##### Text segment
Following a recommendation of sorts by @chrisno1 I am watching Wreck on BBC iPlayer.
It's BBC3 fare - hard to place but not C4 and not quite right for terrestrial either though that may be because at the end of episode 3 there's a very gory death out of the slasher playbook.
Not bad at all, it's set on a huge cruise ship which it makes clear is like a mini-city with nooks and crannies and hideaways and cliques. Chris said it was staffed with sex-obsessed teens, not quite true as they're more party- and drug-obsessed. It's based around the staff rather than the passengers, though they get a side look-in. Actually, are slasher mysteries ever that sexy? Sex tends to be a theme in the US movies but usually setting them up for a fall - I think it's the American puritan way, as if to say, seek sex and you will be punished. Could be wrong, but not sure any of those teen slasher films are that sexy.
It's watchable but as Chris pointed out, might be better on TV as imo iPlayer sort of deadens the tension as you can stop it at any time.
##########
##### Data to examine
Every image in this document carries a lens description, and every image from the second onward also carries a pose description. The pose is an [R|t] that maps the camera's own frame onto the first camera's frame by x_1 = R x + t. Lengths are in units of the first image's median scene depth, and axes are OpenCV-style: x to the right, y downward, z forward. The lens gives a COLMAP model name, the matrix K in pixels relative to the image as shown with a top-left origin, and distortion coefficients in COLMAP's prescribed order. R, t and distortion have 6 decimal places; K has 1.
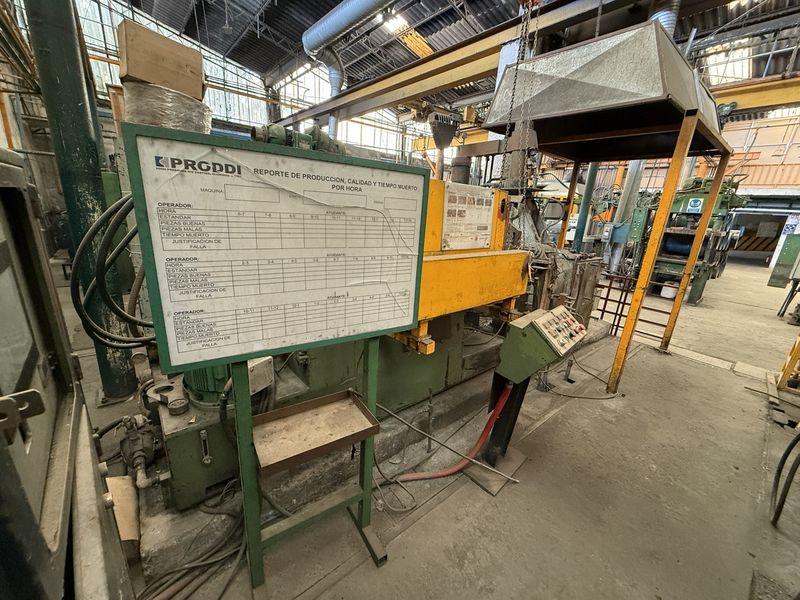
lens RADIAL K [[319.1, 0, 400.6], [0, 319.1, 302.0], [0, 0, 1]] dist [0.000252, -0.000342]
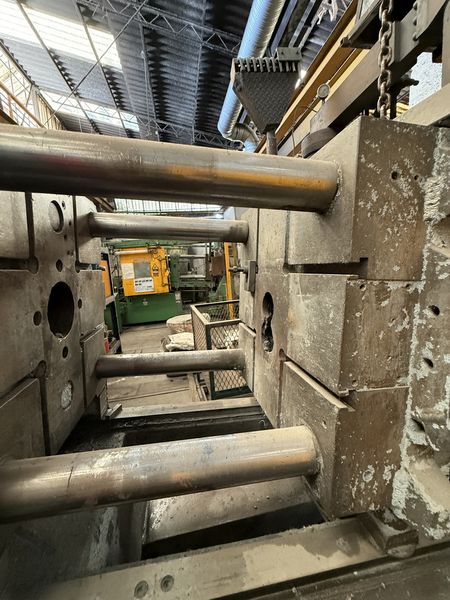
lens RADIAL K [[239.3, 0, 224.1], [0, 239.3, 298.5], [0, 0, 1]] dist [0.000252, -0.000342]
pose [[0.862781, -0.051102, -0.502988, 0.114459], [-0.017885, 0.991171, -0.131379, -0.075187], [0.505261, 0.122347, 0.854250, 0.311843]]
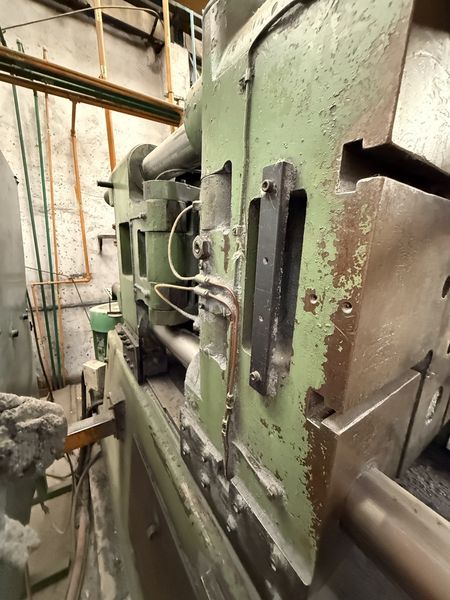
lens RADIAL K [[239.3, 0, 225.7], [0, 239.3, 298.5], [0, 0, 1]] dist [0.000252, -0.000342]
pose [[-0.113316, 0.115621, -0.986809, 0.086784], [-0.253896, 0.956860, 0.141267, -0.072022], [0.960571, 0.266554, -0.079072, 0.309725]]
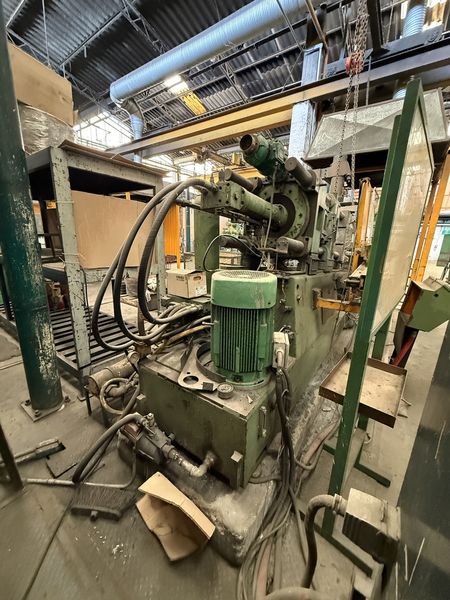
lens RADIAL K [[239.3, 0, 223.3], [0, 239.3, 300.4], [0, 0, 1]] dist [0.000252, -0.000342]
pose [[0.968155, -0.099029, 0.229935, -0.169253], [0.101305, 0.994854, 0.001915, 0.005293], [-0.228941, 0.021440, 0.973204, 0.043280]]
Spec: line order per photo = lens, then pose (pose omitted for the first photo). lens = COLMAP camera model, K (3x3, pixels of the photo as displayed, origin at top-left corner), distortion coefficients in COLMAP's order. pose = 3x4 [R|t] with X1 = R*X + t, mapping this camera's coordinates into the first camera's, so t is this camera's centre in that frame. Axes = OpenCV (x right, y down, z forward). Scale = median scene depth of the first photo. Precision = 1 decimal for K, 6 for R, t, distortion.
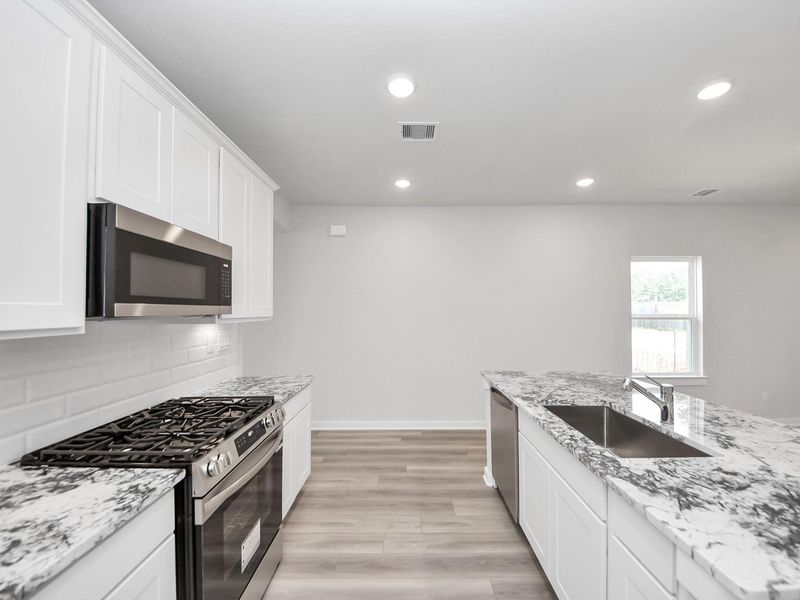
##########
→ Brief:
In the post about the series Wreck, where is the show set?

→ Task solution:
On a huge cruise ship.